Well, how do I label emotions?

Grid of facial expressions
Often the face and otherwise speaker's tone is the key

Look for the emotion behind what the person is saying. Do they sound angry, worried, overwhelmed, sad, excited? Imagine how they are feeling and suggest a word to label the emotion. It’s okay to get it wrong. Usually, the person will see that you care about their feelings and simply correct you.

Example:

Nancy: “My mom keeps calling me to help her. Like, every day. I have my own life to live!”

Scarlett: “It sounds like you are feeling frustrated with your mom.”

Nancy: “I don’t know if I’d say I’m frustrated. I’m angrier with her for being so demanding.”

Watch a short video to see these skills in action:

Skill 3: Asking Questions


Questions help you understand what is being said, show that you’re interested in the person and keep the conversation moving forward.

Asking a question

What questions should I ask?
Ask open-ended questions. These are questions the person cannot answer yes or no to.

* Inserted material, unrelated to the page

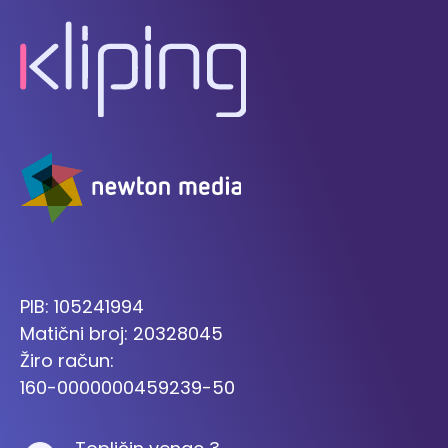
PIB: 105241994
Matični broj: 20328045
Žiro račun:
160-0000000459239-50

Here are some questions you might ask:
  • How would you like her to respond?
  • What is the most important thing you want him to understand?
  • What needs to change?
  • What do you like about this situation?
  • What is the worst-case scenario?

If you don’t understand what the person is saying, ask for clarification.

Questions are great for showing you’re interested and keeping the conversation moving, but don’t ask too many! Give the person space to lead the conversation wherever possible.

Watch a short video to see these skills in action:


Skill 4: Empathy


Each person is doing the best they can with the life experience, knowledge, and resources they have. We can’t solve everyone’s problems, but showing empathy helps them to feel less alone.

Empathy in Active Listening
Empathy = Emotions + Sympathy!

What do I need to do?

Draw on your own experiences to imagine how the other person is feeling and put yourself in their shoes.

What does empathy sound like?
  • I would feel that way, too, in your position.
  • I would be asking the same questions you are.
  • That would upset me, too.
  • No wonder you’re frustrated.

Be non-judgmental and supportive
If someone has made choices that you don’t agree with, think about it as an opportunity to understand another perspective. Never judge or criticize the person or their behavior.

Example:
 Nancy: “I just don’t get why she acts that way. One minute she wants to be best friends and the next it’s like I don’t even exist and she won’t speak to me or hang out. I just don’t get it..”

Scarlett: “I wouldn’t know what to make of it, either. It sounds like really confusing behavior.”
Watch this short video to know more about empathy:

Skill 5: Lived Experience

If the person seems stuck and you’ve been through something similar, sharing a small part of your own story can help the person to feel less embarrassed and alone.
Your focus should stay on the other person and you should never try to suggest that your own situation is worse. Just touch lightly upon your own experience to offer hope and encouragement.

When is sharing your story helpful?
  • If someone is feeling hopeless, the fact that you have been there and gotten through something similar can be very powerful
  • To show that you have had these feelings too, it is a part of life they should not be ashamed of, can help people feel less isolated and embarrassed
  • If someone is feeling confused and stuck, sharing a bit of your story can sometimes bring clarity enough to help the member say “yes, that is what I feel” or “no, that is not like me, it’s different.”


When is sharing your story not helpful?

  • If sharing your story seems like it will diminish the member in any way. For example “you think you have it bad, my story is so much worse…” You are seeking to help, not hurt and you never want to “one-up” someone.
  • If you share an illness story, not a wellness or recovery story. The focus needs to be on offering hope to the person you are listening to, not drag anyone down.
  • If you find yourself with feelings that you are trying to manage while you share. This is a sign that you may be triggered by the person you are listening to and the focus is then off them and on you. If this is happening, you should exit the conversation and ask the member to find a new listener.